#### Material for this task ####
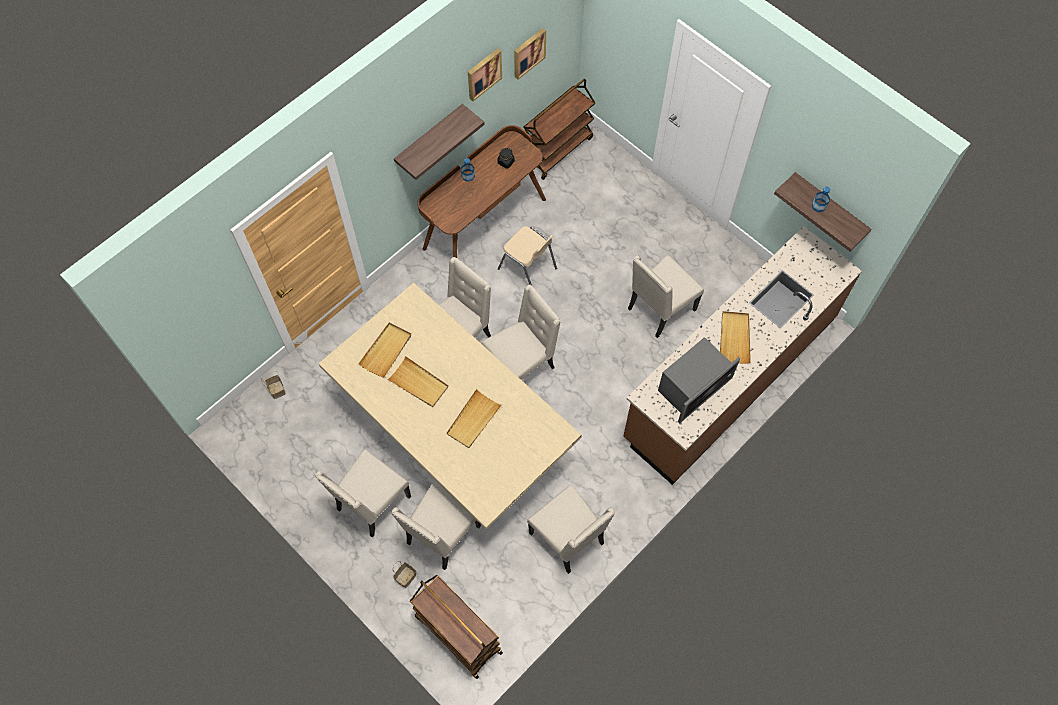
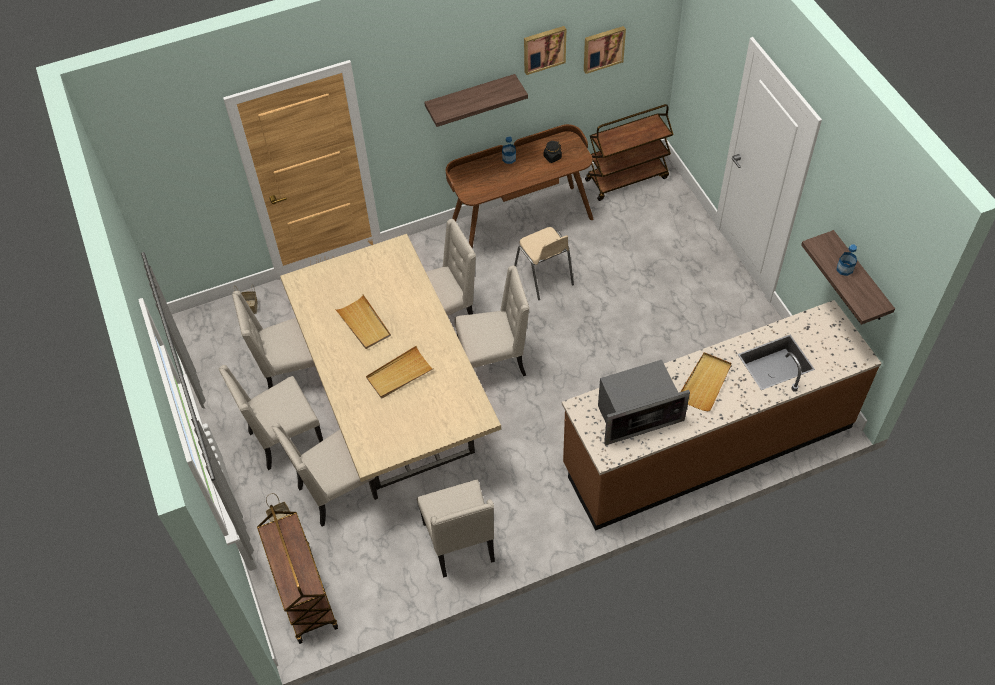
camera: 25 degrees right, 10 degrees down
beige tray [358,323,411,378] -> none
beige chair [628,255,704,338] -> beige chair moved to [232,291,315,389]

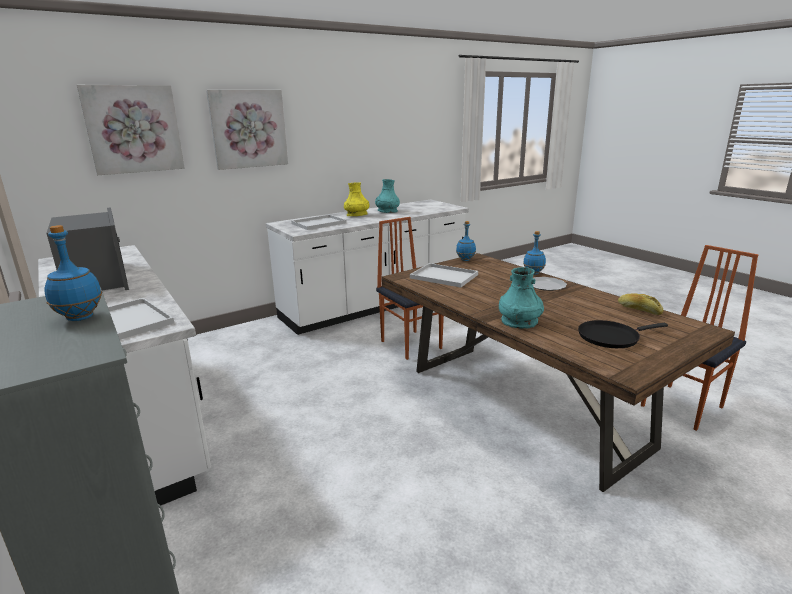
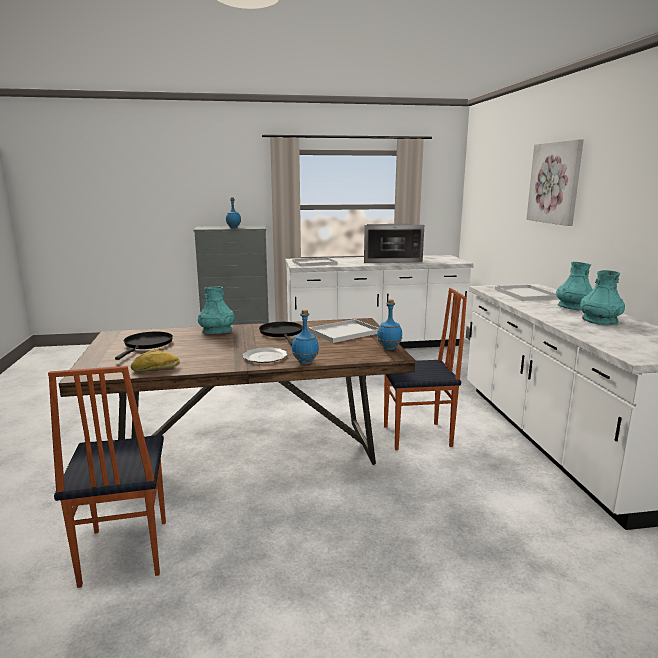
camera: 115 degrees right, 5 degrees down
picture [77,85,185,175] -> none
yellow vase [344,182,370,216] -> turquoise vase [556,262,593,310]
none -> black frying pan [259,322,303,346]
####
• [Exercise directions]: Repeat only what runs from the line holding "yellow vase [344,182,370,216]" to the end of the data, keeping every line exactly as written, first and last included.

• [Task output]:
yellow vase [344,182,370,216] -> turquoise vase [556,262,593,310]
none -> black frying pan [259,322,303,346]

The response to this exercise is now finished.